··· Given records
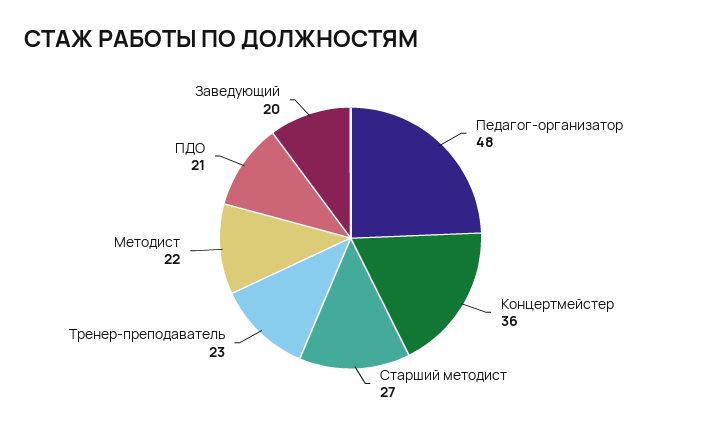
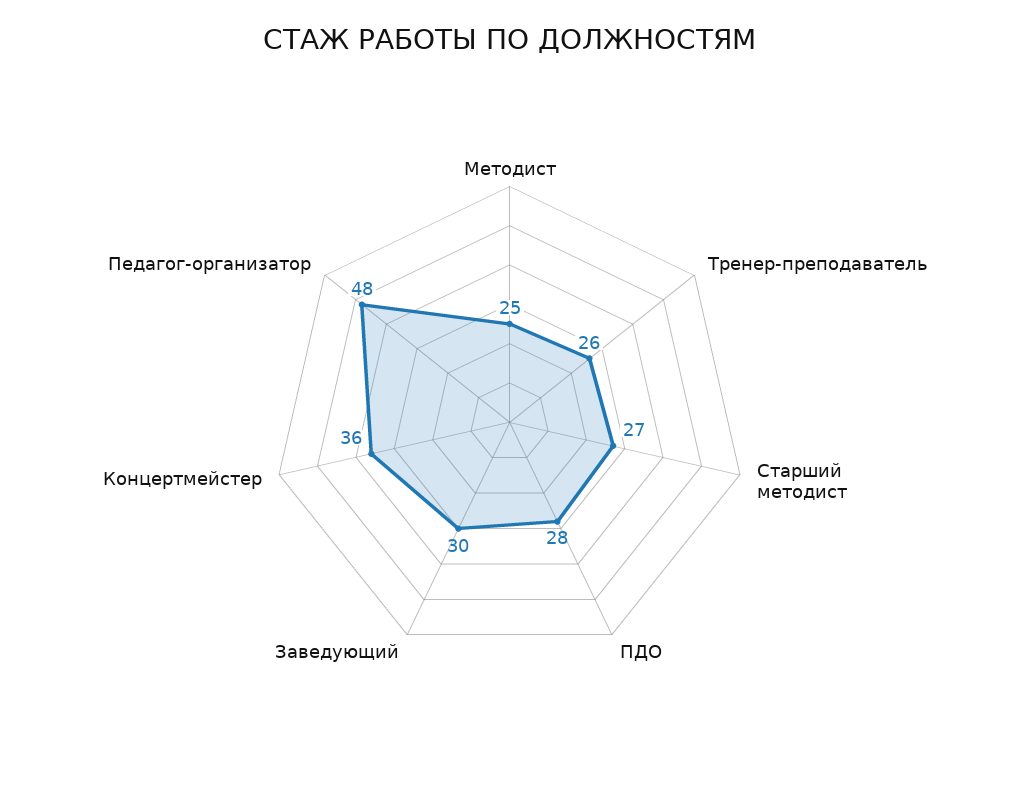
  {
    "Педагог-организатор": 48,
    "Концертмейстер": 36,
    "Старший методист": 27,
-   "Тренер-преподаватель": 23,
+   "Тренер-преподаватель": 26,
-   "Методист": 22,
+   "Методист": 25,
-   "ПДО": 21,
+   "ПДО": 28,
-   "Заведующий": 20
+   "Заведующий": 30
  }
······
■ Your task
An exact reproduction of every record above is required, with no pictures included.

■ Exercise solution
  {
    "Педагог-организатор": 48,
    "Концертмейстер": 36,
    "Старший методист": 27,
-   "Тренер-преподаватель": 23,
+   "Тренер-преподаватель": 26,
-   "Методист": 22,
+   "Методист": 25,
-   "ПДО": 21,
+   "ПДО": 28,
-   "Заведующий": 20
+   "Заведующий": 30
  }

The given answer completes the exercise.